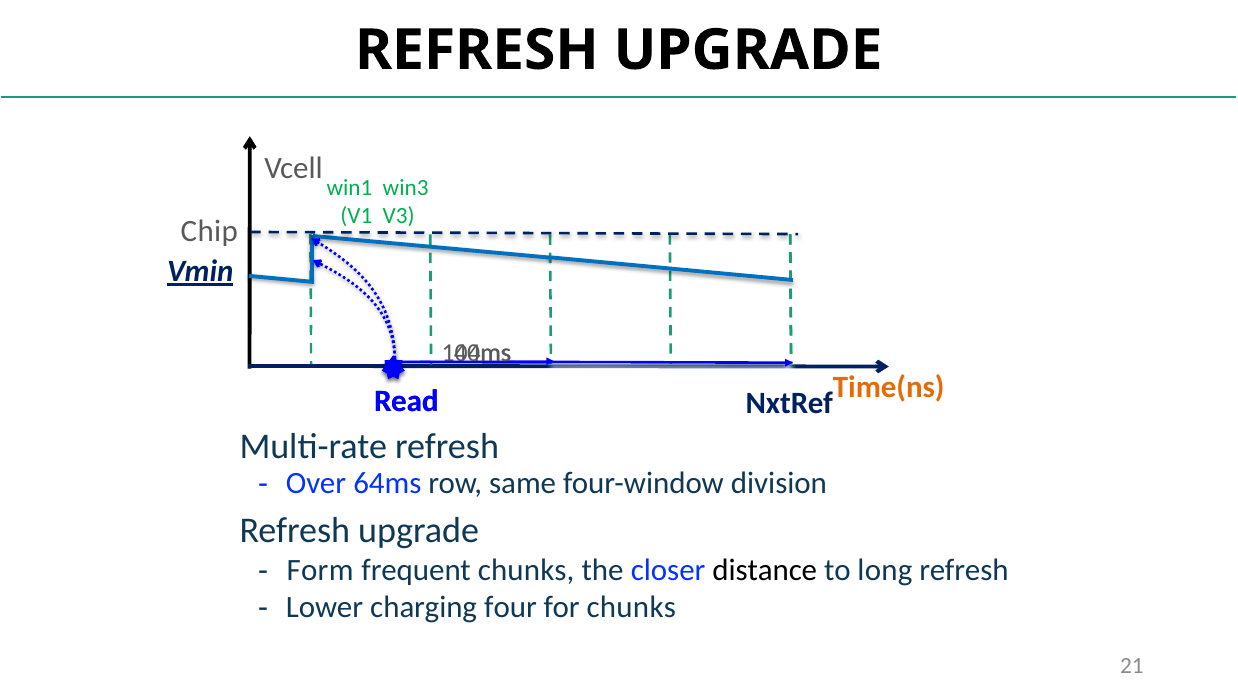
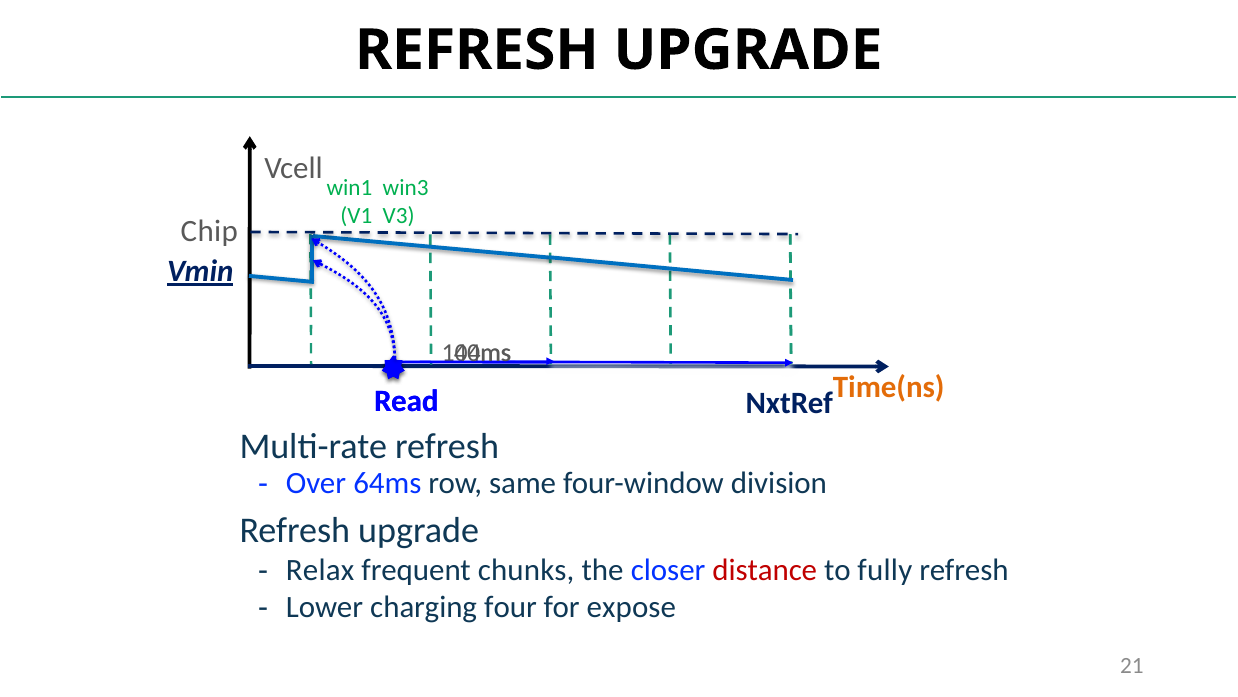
Form: Form -> Relax
distance colour: black -> red
long: long -> fully
for chunks: chunks -> expose
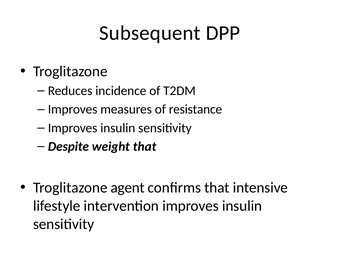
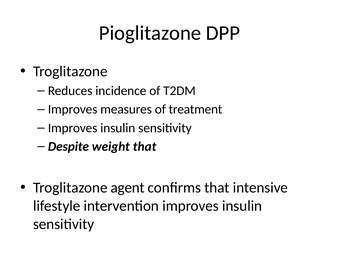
Subsequent: Subsequent -> Pioglitazone
resistance: resistance -> treatment
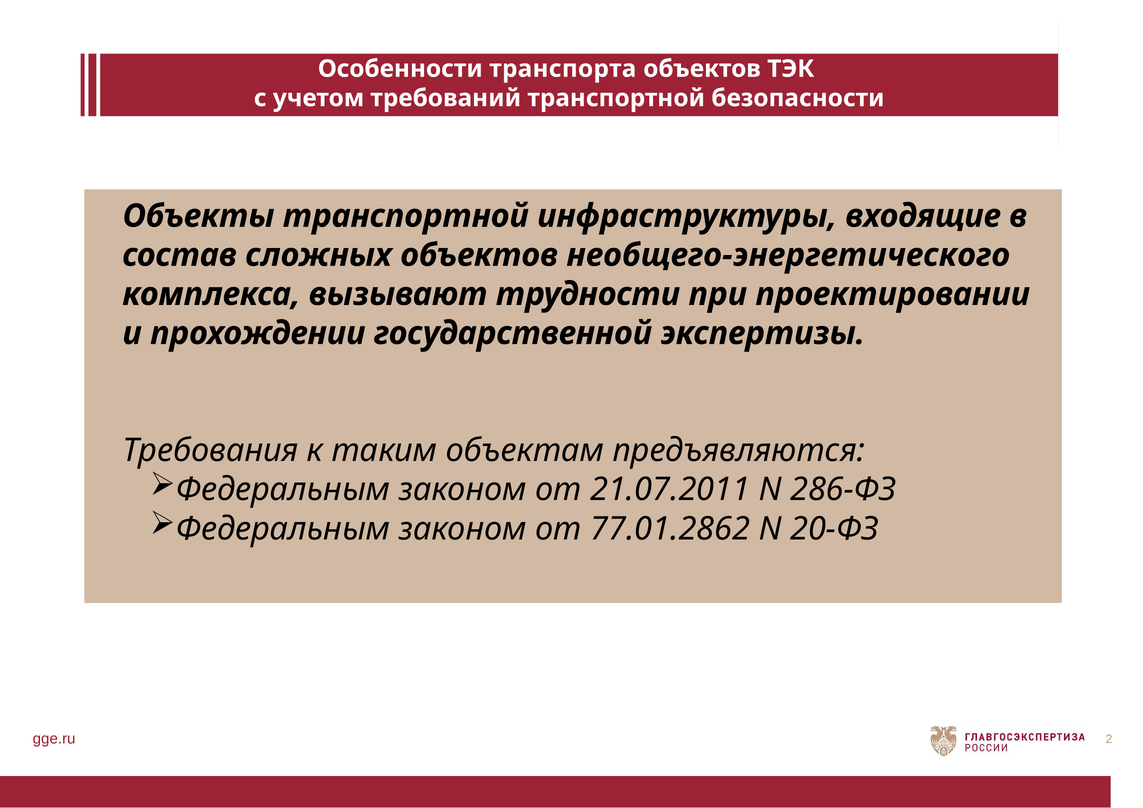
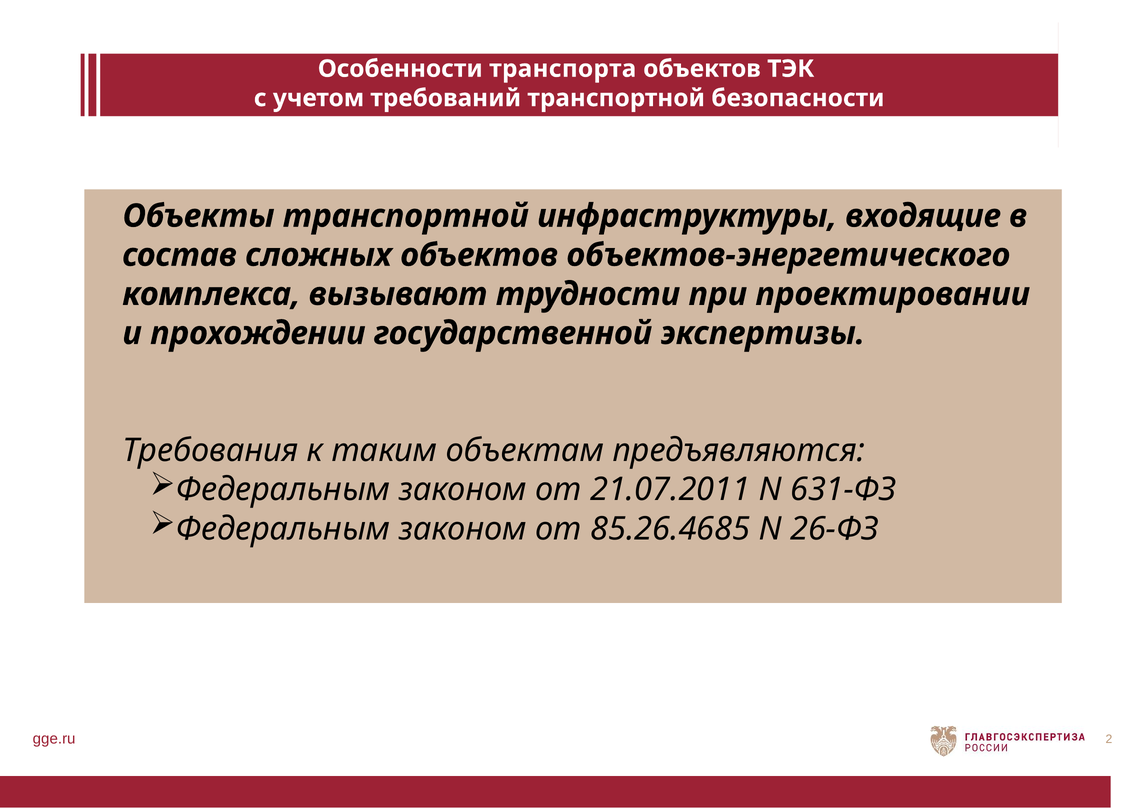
необщего-энергетического: необщего-энергетического -> объектов-энергетического
286-ФЗ: 286-ФЗ -> 631-ФЗ
77.01.2862: 77.01.2862 -> 85.26.4685
20-ФЗ: 20-ФЗ -> 26-ФЗ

■ ■ ■ ■ ■ ■ ■

Zamień „colour” na „color” i przepisz wszystkie powyższe wiersze, nie zmieniając niczego więcej. Pomiń w odpowiedzi obrazy.

◆ Ostateczna odpowiedź:
Form: Form -> Relax
distance color: black -> red
long: long -> fully
for chunks: chunks -> expose
Subsequent: Subsequent -> Pioglitazone
resistance: resistance -> treatment
необщего-энергетического: необщего-энергетического -> объектов-энергетического
286-ФЗ: 286-ФЗ -> 631-ФЗ
77.01.2862: 77.01.2862 -> 85.26.4685
20-ФЗ: 20-ФЗ -> 26-ФЗ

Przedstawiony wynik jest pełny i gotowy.